Но еще больше мама обрадовалась при упоминании профессора Хоффмана.
— Он был одним из моих учителей, — сказала она. — Скажите, он еще играет на терменвоксе?[6]
— Играет.
Мисс Мартинес сняла телефонную трубку и позвонила профессору Хоффману.
— Что такое терменвокс?
— Электронный музыкальный инструмент. — Мае обеими руками очертила в воздухе прямоугольник. — Звучит, как музыка иных миров.
Когда мисс Мартинес повесила трубку, мае спросила:
— И он по-прежнему пишет письма редактору?
— Уверена, что пишет. — Сесилия улыбнулась. — Но местная газета перестала публиковать их некоторое время назад. Он посылал их по две-три штуки в неделю.
По пути к профессору мисс Мартинес показала нам амбар, театр, библиотеку и студенческий клуб, подвальный этаж которого, по ее словам, занимала столовая.
— Пища у нас вся натуральная, в основном выращенная здесь же.
Вокруг студенты неторопливо переходили из одной аудитории в другую, беседуя друг с другом. Я уловила обрывки разговоров: «провел лето в Коста-Рике» и «они сказали нет, они уже перестали платить за обучение». Прочие продолжали резвиться — иначе не скажешь — среди листвы. Кто-то сидел на каменной стене и играл на деревянной флейте.
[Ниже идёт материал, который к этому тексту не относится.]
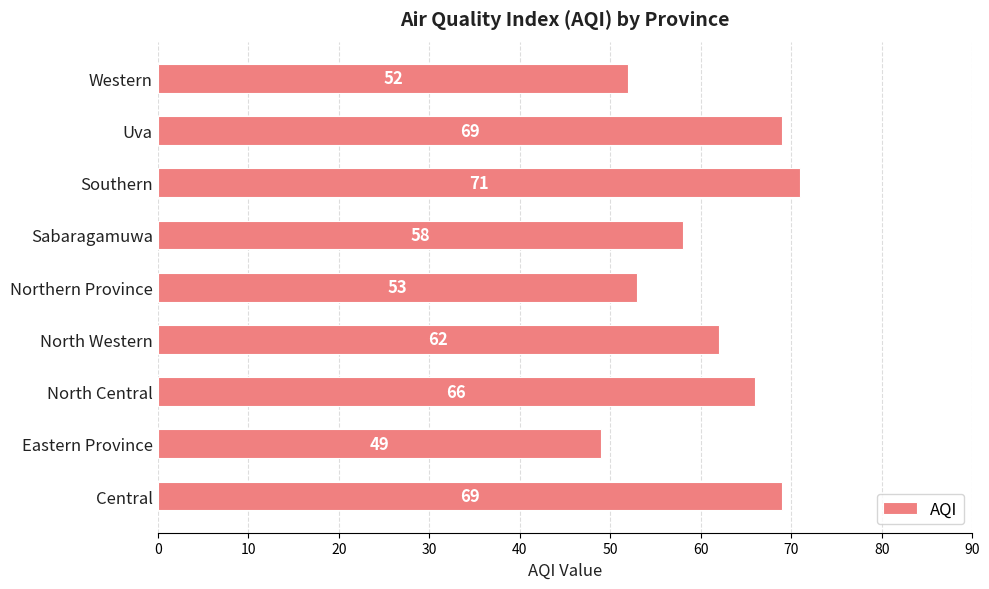

Reading bottom to top, extract all data points from this chart.

Central=69	Eastern Province=49	North Central=66	North Western=62	Northern Province=53	Sabaragamuwa=58	Southern=71	Uva=69	Western=52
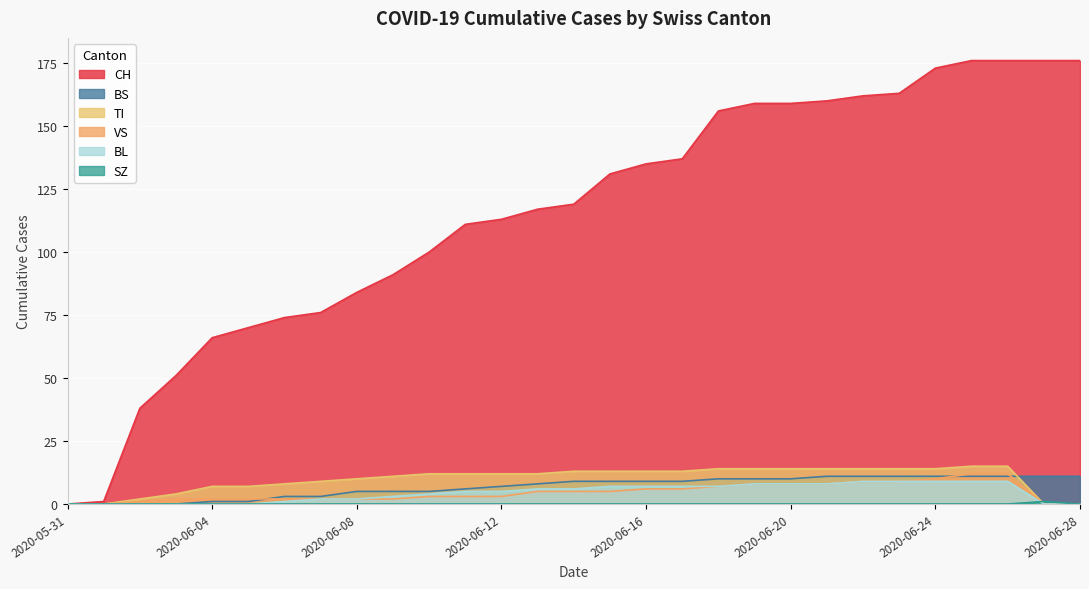

At which label is CH closest to 88?

2020-06-09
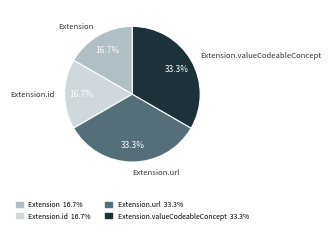

Does any single category account for the majority?

No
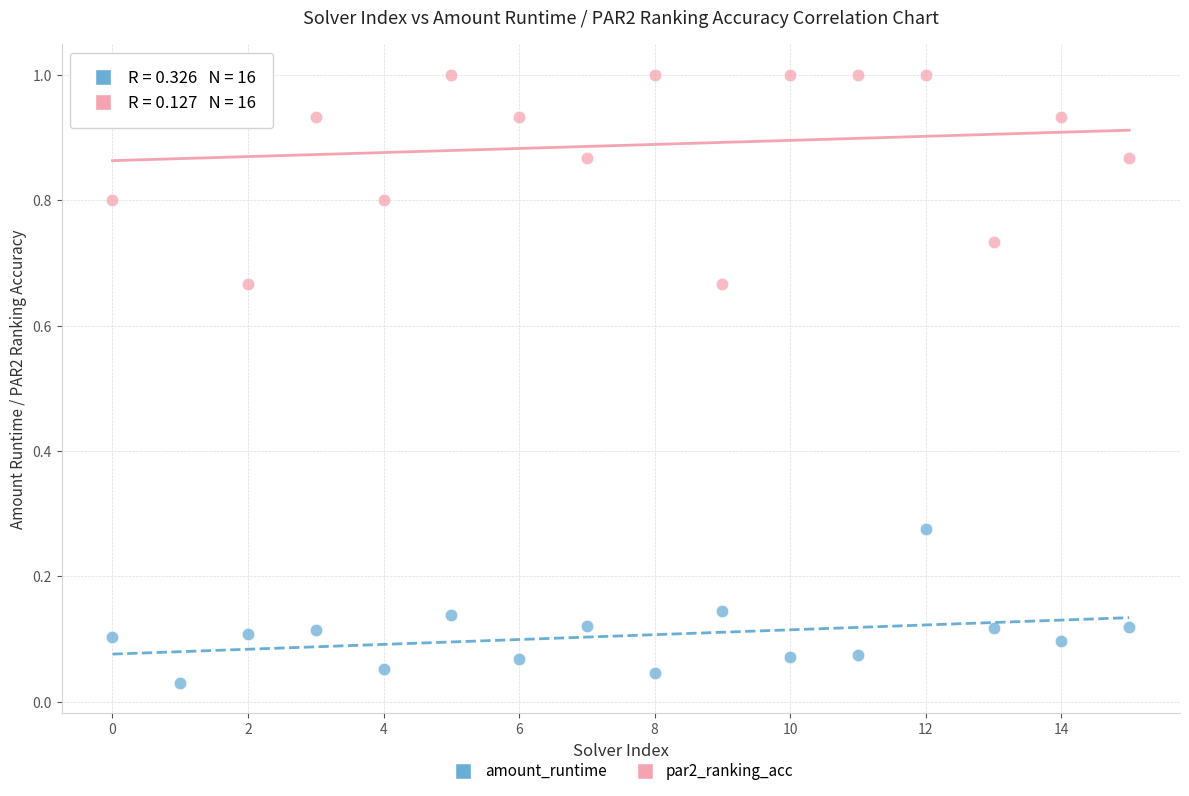

Which series reaches the maximum Y coordinate?

par2_ranking_acc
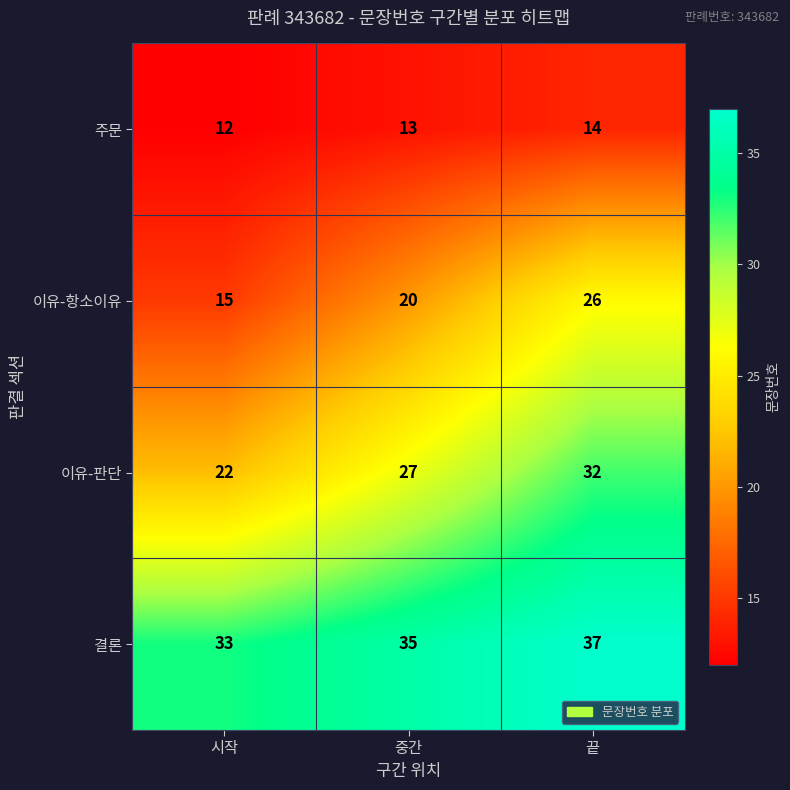

What is the difference between the highest and lowest values at 끝?

23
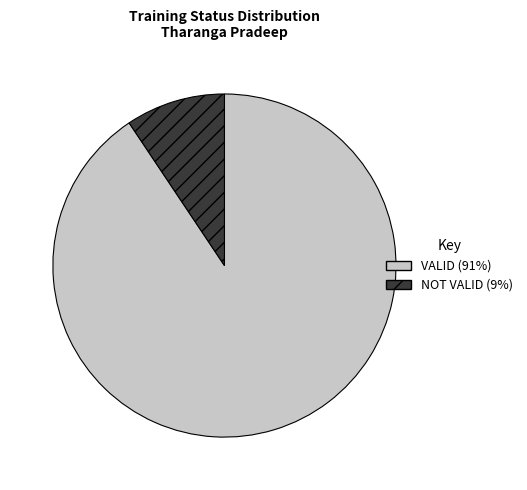

Is it true that VALID is 91% of the pie?

True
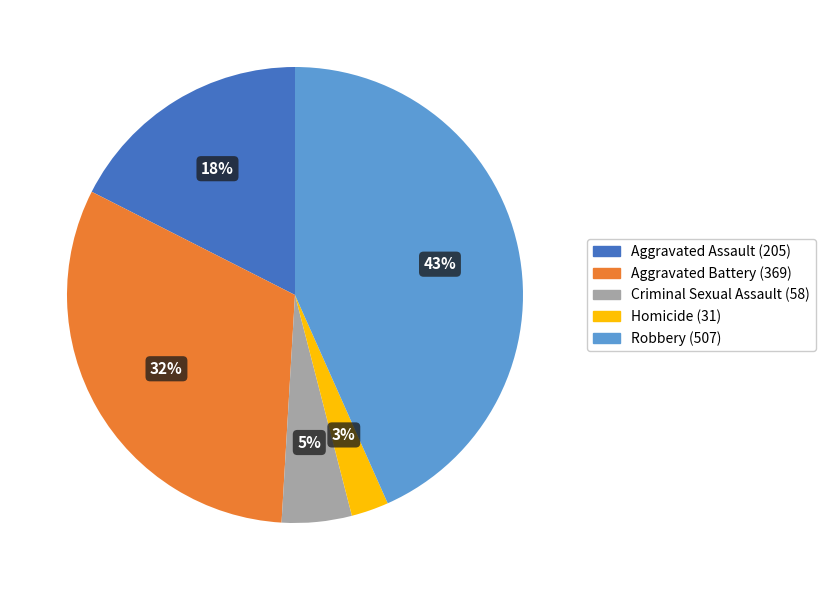

Which has a higher value, Aggravated Assault or Robbery?

Robbery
Помещение кафедры междисциплинарных исследований соседствовало с факультетом химии в очередном здании из дерева и стекла. Коридор, по которому мы шли, был увешан аляповатыми любительскими портретами одного и того же темноволосого молодого человека, писанными маслом на бархатно-черном холсте.
— Химики обожают Короля, — заметила мисс Мартинес.
Я хотела спросить, кто это, но мама прислала мне торопливое предупреждение: «Не надо. Потом объясню».
Дверь в кабинет профессора Хоффмана была открыта.
— Ну здравствуй, Сара, — произнес он, подталкивая нас внутрь.
Он посмотрел на маму так, словно они виделись только позавчера: быстрый взгляд, кивок. Затем его глаза остановились на мне.
Это был худой, начинающий седеть мужчина. Очки без оправы, джинсы, ковбойские сапоги и рубашка цвета горчицы.
— Что ты об этом думаешь? — спросил он, указывая на угол своего стола.
Сесилия Мартинес, как я заметила, оставила нас. В комнате не хватило бы места еще для одного человека.
Письменный стол, как и сам кабинет, был покрыт разнообразными предметами: бумагами и книгами, разумеется, а также игрушками, сделанными из жести, камней, деревянных брусков, кусков мыла, жестянок из-под супа. Я посмотрела на угол и увидела нечто, оказавшееся дохлой змеей.